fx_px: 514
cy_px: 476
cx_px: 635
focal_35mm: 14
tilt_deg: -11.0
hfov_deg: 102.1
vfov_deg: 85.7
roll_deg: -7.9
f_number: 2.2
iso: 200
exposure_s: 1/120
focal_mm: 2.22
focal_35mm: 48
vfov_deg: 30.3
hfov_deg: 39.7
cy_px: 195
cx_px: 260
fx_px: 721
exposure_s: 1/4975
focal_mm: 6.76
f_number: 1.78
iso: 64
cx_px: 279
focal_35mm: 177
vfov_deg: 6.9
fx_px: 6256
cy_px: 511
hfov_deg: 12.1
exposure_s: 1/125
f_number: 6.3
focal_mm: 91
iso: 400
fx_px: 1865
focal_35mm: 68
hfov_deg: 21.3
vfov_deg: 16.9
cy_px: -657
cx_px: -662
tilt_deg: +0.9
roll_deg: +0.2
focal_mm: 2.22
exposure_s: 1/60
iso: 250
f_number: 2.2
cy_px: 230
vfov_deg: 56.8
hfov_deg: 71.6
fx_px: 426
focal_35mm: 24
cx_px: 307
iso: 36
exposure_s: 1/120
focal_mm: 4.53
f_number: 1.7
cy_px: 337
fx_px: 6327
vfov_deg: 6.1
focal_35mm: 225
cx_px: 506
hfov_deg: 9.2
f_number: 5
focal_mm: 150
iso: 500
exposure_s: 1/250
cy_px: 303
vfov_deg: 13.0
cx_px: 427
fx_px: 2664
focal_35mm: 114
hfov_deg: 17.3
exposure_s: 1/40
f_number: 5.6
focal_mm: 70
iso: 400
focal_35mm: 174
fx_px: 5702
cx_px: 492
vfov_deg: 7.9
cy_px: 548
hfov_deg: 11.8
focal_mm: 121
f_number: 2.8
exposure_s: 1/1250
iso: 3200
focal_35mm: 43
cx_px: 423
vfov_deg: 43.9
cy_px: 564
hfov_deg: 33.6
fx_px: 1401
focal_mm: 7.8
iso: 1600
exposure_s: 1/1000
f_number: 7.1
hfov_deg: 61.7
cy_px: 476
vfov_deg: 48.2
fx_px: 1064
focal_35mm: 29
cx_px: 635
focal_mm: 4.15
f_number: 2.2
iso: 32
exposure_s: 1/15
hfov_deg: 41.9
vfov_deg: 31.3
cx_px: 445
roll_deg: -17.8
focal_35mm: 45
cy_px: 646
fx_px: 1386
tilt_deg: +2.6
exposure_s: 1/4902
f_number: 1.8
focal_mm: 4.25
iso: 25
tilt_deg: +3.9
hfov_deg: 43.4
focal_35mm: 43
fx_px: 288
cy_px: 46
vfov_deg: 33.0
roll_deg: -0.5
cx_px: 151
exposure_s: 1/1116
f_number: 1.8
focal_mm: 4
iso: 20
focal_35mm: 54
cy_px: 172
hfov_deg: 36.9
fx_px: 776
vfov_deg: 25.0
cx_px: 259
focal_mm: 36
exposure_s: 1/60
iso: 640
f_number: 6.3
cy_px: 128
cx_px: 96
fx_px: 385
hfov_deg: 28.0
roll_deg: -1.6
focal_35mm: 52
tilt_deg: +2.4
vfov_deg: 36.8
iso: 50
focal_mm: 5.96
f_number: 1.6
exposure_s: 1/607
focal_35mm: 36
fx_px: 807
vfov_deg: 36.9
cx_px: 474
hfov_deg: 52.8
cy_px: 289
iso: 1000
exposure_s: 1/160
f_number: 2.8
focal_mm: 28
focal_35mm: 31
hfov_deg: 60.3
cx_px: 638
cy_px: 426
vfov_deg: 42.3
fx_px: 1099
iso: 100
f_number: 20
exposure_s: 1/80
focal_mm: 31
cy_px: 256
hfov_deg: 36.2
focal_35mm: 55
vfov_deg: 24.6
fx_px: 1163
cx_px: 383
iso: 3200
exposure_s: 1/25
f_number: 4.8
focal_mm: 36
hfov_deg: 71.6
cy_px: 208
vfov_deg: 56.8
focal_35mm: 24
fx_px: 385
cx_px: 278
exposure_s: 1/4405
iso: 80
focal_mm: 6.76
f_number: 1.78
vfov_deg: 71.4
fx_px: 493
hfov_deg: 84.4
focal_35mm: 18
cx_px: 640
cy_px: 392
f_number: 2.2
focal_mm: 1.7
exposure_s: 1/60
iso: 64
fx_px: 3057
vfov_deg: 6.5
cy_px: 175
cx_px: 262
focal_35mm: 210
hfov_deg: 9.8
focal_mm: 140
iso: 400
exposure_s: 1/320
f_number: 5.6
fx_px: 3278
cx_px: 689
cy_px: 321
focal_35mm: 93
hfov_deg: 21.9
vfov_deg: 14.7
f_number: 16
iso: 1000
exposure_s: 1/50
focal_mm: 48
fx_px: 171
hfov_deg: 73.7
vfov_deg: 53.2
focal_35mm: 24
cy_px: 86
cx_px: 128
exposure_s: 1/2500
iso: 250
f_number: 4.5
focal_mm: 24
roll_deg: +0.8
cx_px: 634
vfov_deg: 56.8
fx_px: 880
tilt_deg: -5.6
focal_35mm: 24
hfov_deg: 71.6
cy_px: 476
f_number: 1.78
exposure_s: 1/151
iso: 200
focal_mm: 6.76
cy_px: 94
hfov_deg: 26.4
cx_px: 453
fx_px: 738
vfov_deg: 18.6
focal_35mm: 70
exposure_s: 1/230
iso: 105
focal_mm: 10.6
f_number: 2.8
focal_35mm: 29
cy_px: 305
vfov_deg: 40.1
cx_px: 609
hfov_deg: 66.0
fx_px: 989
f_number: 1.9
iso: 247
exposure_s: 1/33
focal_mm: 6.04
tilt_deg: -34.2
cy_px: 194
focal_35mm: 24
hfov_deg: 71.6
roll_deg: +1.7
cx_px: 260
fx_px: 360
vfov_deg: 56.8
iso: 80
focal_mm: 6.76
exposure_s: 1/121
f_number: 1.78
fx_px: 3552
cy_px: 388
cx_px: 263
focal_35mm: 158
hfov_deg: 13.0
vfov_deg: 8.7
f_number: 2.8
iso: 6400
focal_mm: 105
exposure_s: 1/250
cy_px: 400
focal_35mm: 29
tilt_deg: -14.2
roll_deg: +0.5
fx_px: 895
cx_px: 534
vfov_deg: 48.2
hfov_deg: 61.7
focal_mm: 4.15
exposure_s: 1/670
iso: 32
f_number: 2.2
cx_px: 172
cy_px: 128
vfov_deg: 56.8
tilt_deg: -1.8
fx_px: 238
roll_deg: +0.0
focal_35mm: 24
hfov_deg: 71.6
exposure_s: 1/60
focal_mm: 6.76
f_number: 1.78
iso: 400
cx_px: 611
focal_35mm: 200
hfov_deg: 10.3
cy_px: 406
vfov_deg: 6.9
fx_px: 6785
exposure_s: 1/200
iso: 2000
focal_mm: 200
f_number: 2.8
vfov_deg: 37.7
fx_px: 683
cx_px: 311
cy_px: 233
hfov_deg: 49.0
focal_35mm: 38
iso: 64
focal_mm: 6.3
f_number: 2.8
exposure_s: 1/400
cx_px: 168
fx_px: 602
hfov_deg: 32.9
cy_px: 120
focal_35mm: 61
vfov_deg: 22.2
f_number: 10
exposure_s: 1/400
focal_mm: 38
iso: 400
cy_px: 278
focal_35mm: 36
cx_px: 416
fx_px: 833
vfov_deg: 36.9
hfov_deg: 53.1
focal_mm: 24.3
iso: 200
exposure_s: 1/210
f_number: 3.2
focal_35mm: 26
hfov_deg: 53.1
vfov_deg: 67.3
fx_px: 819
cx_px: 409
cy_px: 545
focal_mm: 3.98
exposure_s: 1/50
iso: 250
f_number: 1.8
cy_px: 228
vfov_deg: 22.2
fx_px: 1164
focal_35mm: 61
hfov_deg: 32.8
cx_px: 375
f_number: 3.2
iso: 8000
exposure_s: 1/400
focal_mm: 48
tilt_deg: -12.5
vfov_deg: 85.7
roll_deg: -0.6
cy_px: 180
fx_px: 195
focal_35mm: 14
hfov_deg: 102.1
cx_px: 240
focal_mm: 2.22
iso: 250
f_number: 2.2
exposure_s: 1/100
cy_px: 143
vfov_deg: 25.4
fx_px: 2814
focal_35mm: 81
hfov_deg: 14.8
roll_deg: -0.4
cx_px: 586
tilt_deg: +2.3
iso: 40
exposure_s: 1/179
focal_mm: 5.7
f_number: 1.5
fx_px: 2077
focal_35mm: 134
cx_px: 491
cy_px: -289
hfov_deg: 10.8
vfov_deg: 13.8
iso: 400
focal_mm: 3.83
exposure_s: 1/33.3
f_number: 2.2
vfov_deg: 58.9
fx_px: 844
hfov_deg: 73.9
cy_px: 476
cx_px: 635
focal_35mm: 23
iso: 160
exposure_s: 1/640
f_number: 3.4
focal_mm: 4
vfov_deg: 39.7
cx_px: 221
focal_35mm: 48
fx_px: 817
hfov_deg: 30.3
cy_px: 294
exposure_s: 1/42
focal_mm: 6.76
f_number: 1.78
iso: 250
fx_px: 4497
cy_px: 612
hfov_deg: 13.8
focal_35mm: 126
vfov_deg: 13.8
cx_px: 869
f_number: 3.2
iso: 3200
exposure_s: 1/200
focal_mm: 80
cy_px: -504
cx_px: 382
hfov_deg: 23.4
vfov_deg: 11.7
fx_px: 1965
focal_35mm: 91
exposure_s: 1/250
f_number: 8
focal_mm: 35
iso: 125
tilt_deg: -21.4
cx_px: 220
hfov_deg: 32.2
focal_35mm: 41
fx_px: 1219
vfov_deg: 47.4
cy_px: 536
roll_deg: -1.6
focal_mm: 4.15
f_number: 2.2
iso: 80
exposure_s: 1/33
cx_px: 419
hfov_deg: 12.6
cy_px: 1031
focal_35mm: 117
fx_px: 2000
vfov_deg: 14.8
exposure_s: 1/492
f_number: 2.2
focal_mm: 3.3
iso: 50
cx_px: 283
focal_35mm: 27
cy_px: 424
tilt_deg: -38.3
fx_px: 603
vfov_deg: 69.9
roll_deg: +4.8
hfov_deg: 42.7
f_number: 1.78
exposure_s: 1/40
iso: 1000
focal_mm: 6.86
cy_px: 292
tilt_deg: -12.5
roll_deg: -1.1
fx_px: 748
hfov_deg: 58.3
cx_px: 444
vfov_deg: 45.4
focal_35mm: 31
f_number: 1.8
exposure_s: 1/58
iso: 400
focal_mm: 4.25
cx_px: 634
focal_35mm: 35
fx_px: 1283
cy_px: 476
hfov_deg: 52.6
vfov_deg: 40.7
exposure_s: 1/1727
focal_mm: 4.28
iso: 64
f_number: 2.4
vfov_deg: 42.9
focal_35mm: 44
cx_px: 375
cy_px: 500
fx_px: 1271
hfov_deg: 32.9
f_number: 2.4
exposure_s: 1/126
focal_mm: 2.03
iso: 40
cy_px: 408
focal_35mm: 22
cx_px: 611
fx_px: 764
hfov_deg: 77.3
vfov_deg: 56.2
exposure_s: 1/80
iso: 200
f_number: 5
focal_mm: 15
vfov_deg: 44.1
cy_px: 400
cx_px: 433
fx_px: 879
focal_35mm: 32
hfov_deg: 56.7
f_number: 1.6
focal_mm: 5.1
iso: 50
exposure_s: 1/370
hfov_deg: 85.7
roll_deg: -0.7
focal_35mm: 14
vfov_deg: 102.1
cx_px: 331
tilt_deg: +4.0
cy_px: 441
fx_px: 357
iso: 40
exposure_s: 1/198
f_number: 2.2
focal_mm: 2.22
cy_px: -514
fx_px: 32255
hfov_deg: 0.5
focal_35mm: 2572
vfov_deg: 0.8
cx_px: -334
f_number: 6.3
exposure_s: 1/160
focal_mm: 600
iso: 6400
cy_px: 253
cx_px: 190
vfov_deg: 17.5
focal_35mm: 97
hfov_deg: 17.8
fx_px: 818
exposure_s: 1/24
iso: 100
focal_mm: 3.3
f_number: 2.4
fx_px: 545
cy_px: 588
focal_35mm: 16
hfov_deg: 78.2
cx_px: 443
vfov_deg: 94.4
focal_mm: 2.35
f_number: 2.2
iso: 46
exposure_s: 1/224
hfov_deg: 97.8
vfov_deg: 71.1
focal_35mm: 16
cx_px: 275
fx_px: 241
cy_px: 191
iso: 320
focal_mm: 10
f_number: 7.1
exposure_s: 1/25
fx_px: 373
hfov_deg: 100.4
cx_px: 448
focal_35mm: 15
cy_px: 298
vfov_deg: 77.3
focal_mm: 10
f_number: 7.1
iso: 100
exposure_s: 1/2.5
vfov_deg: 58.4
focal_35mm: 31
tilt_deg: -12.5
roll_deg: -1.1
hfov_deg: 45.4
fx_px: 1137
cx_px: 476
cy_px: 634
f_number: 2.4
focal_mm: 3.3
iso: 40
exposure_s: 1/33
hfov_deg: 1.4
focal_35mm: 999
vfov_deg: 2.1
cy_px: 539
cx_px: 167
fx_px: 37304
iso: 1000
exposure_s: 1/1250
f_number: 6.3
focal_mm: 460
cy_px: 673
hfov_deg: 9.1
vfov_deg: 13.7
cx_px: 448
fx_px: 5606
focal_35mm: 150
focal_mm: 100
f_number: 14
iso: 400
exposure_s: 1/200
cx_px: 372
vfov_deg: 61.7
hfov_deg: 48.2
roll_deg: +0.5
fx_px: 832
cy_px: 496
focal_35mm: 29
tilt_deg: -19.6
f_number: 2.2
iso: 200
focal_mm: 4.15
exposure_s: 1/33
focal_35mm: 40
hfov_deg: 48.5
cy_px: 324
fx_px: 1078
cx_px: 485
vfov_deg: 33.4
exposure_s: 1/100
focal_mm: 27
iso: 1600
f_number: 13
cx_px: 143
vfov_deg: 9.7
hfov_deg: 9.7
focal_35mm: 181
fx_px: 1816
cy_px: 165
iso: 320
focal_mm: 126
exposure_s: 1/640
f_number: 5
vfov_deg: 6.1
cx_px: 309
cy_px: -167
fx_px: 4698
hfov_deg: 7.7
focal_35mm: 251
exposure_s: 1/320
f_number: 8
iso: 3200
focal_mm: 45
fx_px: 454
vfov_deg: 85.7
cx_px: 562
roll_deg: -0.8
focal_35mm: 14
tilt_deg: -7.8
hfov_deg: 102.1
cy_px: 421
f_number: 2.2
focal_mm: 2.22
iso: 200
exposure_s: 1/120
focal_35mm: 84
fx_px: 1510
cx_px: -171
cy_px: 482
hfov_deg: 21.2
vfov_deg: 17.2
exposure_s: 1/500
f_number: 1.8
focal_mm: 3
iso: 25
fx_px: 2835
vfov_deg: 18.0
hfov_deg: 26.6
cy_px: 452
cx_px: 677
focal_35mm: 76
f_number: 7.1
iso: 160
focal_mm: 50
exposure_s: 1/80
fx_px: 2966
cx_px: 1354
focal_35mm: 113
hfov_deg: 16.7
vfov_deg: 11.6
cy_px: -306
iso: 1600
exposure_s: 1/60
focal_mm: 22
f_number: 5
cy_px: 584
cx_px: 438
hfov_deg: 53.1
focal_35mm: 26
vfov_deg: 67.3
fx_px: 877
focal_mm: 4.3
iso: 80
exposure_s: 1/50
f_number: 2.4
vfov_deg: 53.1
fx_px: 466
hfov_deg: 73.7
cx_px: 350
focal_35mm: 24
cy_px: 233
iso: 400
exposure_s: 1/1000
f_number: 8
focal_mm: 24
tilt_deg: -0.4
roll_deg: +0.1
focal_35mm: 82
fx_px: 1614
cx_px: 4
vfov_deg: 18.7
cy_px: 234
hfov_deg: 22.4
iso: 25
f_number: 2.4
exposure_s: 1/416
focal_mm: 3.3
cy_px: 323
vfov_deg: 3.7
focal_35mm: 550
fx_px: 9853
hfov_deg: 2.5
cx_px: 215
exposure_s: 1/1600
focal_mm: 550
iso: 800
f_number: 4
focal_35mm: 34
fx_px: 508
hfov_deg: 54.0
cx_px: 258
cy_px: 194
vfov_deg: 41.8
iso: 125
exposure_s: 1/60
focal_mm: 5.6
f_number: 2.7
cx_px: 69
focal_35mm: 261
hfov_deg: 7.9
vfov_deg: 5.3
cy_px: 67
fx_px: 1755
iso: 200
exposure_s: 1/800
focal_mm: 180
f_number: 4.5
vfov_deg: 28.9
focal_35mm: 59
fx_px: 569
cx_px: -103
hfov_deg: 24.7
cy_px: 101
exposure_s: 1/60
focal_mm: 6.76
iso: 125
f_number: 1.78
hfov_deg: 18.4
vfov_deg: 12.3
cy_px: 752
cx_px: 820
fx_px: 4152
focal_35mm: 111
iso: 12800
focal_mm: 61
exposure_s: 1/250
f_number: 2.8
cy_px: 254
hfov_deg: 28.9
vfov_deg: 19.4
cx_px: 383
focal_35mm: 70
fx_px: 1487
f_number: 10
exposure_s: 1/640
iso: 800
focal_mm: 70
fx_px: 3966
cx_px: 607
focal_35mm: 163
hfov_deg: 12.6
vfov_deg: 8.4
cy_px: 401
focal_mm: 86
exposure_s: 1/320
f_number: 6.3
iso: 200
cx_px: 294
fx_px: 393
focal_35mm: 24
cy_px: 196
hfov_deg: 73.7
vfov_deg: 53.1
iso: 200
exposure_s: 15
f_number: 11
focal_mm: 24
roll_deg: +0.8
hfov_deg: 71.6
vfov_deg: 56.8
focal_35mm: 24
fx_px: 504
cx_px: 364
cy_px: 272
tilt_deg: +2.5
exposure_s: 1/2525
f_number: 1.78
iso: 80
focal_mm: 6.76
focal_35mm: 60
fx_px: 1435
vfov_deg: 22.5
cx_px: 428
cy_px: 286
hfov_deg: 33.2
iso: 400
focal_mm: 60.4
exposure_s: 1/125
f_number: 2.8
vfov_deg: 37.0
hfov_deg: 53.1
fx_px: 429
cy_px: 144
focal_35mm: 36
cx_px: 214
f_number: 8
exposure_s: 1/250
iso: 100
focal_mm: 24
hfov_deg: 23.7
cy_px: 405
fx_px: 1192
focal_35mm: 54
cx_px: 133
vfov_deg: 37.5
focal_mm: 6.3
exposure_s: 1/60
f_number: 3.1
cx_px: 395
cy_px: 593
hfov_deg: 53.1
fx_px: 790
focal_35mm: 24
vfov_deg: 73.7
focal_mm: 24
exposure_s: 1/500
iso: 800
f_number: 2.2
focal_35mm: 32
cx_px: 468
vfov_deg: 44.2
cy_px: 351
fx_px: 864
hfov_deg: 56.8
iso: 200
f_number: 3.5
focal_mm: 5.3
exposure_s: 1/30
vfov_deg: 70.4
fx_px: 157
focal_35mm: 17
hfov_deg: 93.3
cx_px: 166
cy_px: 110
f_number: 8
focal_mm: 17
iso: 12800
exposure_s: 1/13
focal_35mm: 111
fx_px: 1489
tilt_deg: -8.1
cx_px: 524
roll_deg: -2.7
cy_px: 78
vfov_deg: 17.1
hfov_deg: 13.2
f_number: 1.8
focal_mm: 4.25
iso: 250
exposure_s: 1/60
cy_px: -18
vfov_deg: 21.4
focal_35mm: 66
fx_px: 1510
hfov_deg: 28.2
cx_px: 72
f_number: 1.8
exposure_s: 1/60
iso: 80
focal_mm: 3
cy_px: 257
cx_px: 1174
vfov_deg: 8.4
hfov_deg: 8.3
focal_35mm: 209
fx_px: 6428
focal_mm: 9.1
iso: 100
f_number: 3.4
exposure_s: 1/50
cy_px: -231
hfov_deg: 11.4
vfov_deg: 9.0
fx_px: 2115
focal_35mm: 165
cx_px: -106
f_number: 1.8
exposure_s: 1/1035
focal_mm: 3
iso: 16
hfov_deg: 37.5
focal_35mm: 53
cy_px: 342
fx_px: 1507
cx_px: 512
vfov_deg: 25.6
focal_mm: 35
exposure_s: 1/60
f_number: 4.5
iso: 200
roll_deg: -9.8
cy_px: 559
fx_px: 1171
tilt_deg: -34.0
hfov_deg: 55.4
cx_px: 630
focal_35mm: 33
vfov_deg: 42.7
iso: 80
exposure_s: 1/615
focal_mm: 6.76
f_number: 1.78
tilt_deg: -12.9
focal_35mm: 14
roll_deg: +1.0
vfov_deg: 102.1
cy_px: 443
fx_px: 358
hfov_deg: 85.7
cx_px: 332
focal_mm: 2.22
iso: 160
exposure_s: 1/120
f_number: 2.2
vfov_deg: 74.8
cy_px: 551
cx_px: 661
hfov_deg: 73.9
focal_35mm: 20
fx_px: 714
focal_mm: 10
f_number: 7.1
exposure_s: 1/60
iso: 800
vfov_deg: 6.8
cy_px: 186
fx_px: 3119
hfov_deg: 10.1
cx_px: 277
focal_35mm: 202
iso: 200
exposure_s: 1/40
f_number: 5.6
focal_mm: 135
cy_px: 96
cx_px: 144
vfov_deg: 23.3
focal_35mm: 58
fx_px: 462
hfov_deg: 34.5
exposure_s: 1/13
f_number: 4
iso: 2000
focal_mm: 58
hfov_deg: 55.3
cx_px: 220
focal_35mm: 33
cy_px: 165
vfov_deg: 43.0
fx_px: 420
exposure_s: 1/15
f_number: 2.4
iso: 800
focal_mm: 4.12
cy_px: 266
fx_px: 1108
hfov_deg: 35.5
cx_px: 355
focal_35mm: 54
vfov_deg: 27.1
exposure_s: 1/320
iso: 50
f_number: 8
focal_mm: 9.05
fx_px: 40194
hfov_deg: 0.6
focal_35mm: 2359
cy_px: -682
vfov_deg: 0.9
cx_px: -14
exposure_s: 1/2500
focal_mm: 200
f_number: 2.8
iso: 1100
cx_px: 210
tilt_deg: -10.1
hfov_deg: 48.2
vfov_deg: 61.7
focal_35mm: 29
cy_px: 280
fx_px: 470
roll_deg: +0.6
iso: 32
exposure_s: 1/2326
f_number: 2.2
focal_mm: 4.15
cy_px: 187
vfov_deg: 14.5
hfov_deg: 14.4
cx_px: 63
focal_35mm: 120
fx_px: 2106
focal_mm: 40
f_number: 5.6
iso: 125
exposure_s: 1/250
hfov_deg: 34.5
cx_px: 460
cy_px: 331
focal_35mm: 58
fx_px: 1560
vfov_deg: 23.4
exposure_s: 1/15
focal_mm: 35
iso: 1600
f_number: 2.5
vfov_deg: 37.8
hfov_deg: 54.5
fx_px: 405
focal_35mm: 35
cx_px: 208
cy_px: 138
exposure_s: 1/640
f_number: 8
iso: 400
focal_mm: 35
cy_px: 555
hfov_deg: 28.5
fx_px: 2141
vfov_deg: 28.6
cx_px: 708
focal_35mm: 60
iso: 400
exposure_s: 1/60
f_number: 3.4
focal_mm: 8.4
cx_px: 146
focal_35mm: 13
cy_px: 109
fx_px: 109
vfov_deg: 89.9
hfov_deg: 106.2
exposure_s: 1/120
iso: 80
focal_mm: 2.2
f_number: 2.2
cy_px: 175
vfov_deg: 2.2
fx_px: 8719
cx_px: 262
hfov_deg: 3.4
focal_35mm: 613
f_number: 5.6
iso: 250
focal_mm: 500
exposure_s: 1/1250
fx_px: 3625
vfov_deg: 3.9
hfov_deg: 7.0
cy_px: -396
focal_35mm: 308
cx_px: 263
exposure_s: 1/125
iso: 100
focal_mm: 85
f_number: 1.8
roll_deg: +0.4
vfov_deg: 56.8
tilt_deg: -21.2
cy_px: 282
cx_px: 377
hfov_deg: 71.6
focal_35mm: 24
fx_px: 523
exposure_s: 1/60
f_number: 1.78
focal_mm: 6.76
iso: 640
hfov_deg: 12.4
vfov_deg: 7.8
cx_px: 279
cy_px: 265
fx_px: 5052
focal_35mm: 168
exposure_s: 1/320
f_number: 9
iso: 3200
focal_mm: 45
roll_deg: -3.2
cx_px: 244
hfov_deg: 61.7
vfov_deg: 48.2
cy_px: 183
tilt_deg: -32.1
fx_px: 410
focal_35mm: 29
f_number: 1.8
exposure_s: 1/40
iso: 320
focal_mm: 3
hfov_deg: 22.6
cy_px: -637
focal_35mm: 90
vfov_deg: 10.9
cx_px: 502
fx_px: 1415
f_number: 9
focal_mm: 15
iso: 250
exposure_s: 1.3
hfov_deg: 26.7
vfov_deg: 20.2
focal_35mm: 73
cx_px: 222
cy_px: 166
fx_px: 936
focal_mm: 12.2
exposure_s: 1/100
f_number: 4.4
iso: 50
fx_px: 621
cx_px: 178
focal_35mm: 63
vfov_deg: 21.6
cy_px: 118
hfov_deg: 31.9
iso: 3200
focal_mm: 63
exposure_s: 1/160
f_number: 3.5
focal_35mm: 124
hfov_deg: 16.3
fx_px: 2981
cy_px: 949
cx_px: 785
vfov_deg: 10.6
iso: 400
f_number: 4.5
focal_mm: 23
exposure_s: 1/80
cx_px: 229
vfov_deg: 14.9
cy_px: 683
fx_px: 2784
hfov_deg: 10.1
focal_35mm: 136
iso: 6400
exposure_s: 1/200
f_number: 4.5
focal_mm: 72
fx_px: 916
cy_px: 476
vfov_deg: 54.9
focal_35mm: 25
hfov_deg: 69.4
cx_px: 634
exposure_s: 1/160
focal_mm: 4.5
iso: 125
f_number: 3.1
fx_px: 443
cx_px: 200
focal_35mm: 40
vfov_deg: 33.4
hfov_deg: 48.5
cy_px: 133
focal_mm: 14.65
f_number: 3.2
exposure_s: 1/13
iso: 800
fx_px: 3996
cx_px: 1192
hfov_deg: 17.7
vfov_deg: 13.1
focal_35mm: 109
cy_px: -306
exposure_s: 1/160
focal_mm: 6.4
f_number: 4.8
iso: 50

____________________

§ **Task prompt**:
From the first line of the records through the line with "fx_px: 1064", retype everything word for word, including both ends.

§ **Exercise result**:
fx_px: 514
cy_px: 476
cx_px: 635
focal_35mm: 14
tilt_deg: -11.0
hfov_deg: 102.1
vfov_deg: 85.7
roll_deg: -7.9
f_number: 2.2
iso: 200
exposure_s: 1/120
focal_mm: 2.22
focal_35mm: 48
vfov_deg: 30.3
hfov_deg: 39.7
cy_px: 195
cx_px: 260
fx_px: 721
exposure_s: 1/4975
focal_mm: 6.76
f_number: 1.78
iso: 64
cx_px: 279
focal_35mm: 177
vfov_deg: 6.9
fx_px: 6256
cy_px: 511
hfov_deg: 12.1
exposure_s: 1/125
f_number: 6.3
focal_mm: 91
iso: 400
fx_px: 1865
focal_35mm: 68
hfov_deg: 21.3
vfov_deg: 16.9
cy_px: -657
cx_px: -662
tilt_deg: +0.9
roll_deg: +0.2
focal_mm: 2.22
exposure_s: 1/60
iso: 250
f_number: 2.2
cy_px: 230
vfov_deg: 56.8
hfov_deg: 71.6
fx_px: 426
focal_35mm: 24
cx_px: 307
iso: 36
exposure_s: 1/120
focal_mm: 4.53
f_number: 1.7
cy_px: 337
fx_px: 6327
vfov_deg: 6.1
focal_35mm: 225
cx_px: 506
hfov_deg: 9.2
f_number: 5
focal_mm: 150
iso: 500
exposure_s: 1/250
cy_px: 303
vfov_deg: 13.0
cx_px: 427
fx_px: 2664
focal_35mm: 114
hfov_deg: 17.3
exposure_s: 1/40
f_number: 5.6
focal_mm: 70
iso: 400
focal_35mm: 174
fx_px: 5702
cx_px: 492
vfov_deg: 7.9
cy_px: 548
hfov_deg: 11.8
focal_mm: 121
f_number: 2.8
exposure_s: 1/1250
iso: 3200
focal_35mm: 43
cx_px: 423
vfov_deg: 43.9
cy_px: 564
hfov_deg: 33.6
fx_px: 1401
focal_mm: 7.8
iso: 1600
exposure_s: 1/1000
f_number: 7.1
hfov_deg: 61.7
cy_px: 476
vfov_deg: 48.2
fx_px: 1064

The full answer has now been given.